Aristotle once wrote that "we become builders by building and we become harpists by playing the harp." He was referring how to become a good person, which you can probably guess comes about by being good.
The underlying point is simple: a verb is only a word if it is being done. Actually being done, not talked about or wished for.
I finished building my straw-bale house in May, 2011. But I did not go on building houses. I learnt a hell-of-a-lot during the process. I'd never owned a power tool before, and now I have lots of various tools collecting spiderwebs in the shed. But because I only wanted to build myself a place to call home, I don't walk around thinking of myself as a builder.
Which is fine, as I don't want to be a builder. Aristotle's point applies to those skills we wish to master.
It's only recently that I truly discovered The Beatles. Sure, I knew who they were, but I never really appreciated them or their music. The TV series 'The Beatles: Get Back' does a fantastic job of being able to see the band at the peak of their creative powers, and the final days of their collective powers.
'Get Back is an intimate look at four guys (I feel generous including Ringo in the posse of creatives, but who am I to judge) creating an album that has stood the test of time.
And to watch them lazily meander their way into writing a song belies the actual effort involved. Fifty-seven hours of footage was filmed, and in that time they wrote 'Let It Be', 'I've Got A Feeling', 'Two of Us', 'The Long and Winding Road', 'Get Back' among others.
The thing is, these songs didn't take fifty-seven hours to write. They took ten years.

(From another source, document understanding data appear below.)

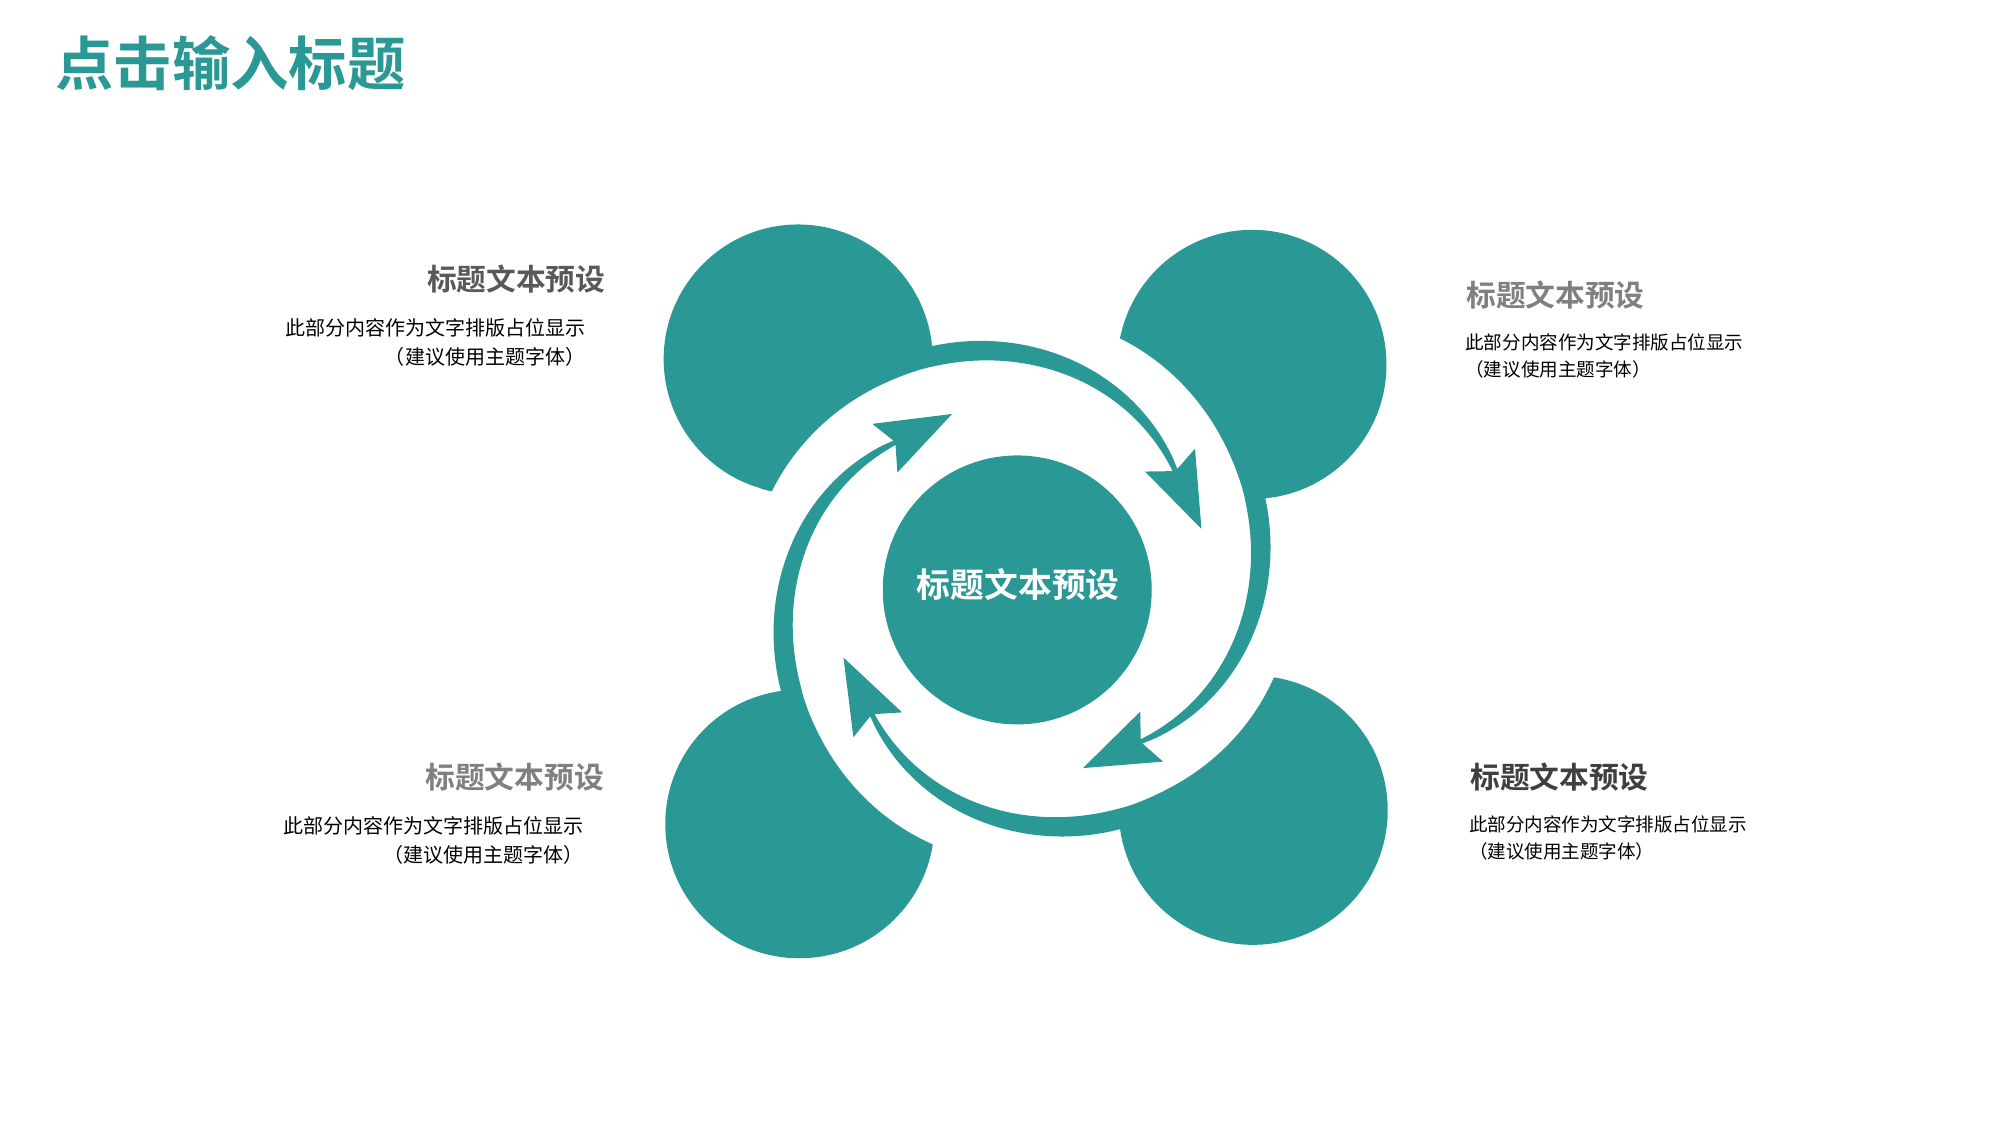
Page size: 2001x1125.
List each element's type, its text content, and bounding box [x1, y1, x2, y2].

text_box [261, 252, 664, 395]
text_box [662, 224, 1391, 962]
text_box 点击输入标题 [41, 19, 421, 105]
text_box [259, 751, 663, 893]
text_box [1386, 268, 1779, 406]
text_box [1390, 751, 1783, 888]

The early days of The Quarrymen/The Silver Beetles/The Beatles tells the true story of how you get to be so good that you can write classics seemingly effortlessly.
In the outskirts of Liverpool, during June & July 1960, Lennon, McCartney, Harrison played sixteen shows with the instructions to play through the fighting. Between August 17 - November 28 1960, The Beatles played 98 consecutive nights in Hamburg, with six to seven sets per night. This intense schedule only ended because the 17-year-old George Harrison was deported because he was working whilst a minor.
Throughout the Winter of 1961, they played 20 shows per month. They return to Hamburg for another stretch of consecutive shows between April 1 and July 1. The intensity doesn't slow down, and somehow, during 1962 they often play more shows in a month than there are days. Amidst the frenetic pass, they record their first album 'Please Please Me.'
It becomes a hit, and in October 1963, the term Beatlemania is coined.
'Let It Be' was written off the back of the formative years when Lennon/McCartney honed their writing skills during endless performing.
It doesn't matter what the skill is, it'll involve the same level of progression, from adhering to pre-defined rules to then having the ability to transcend those rules. And only time and practice, the actual doing, is how one gets from being a novice to a master.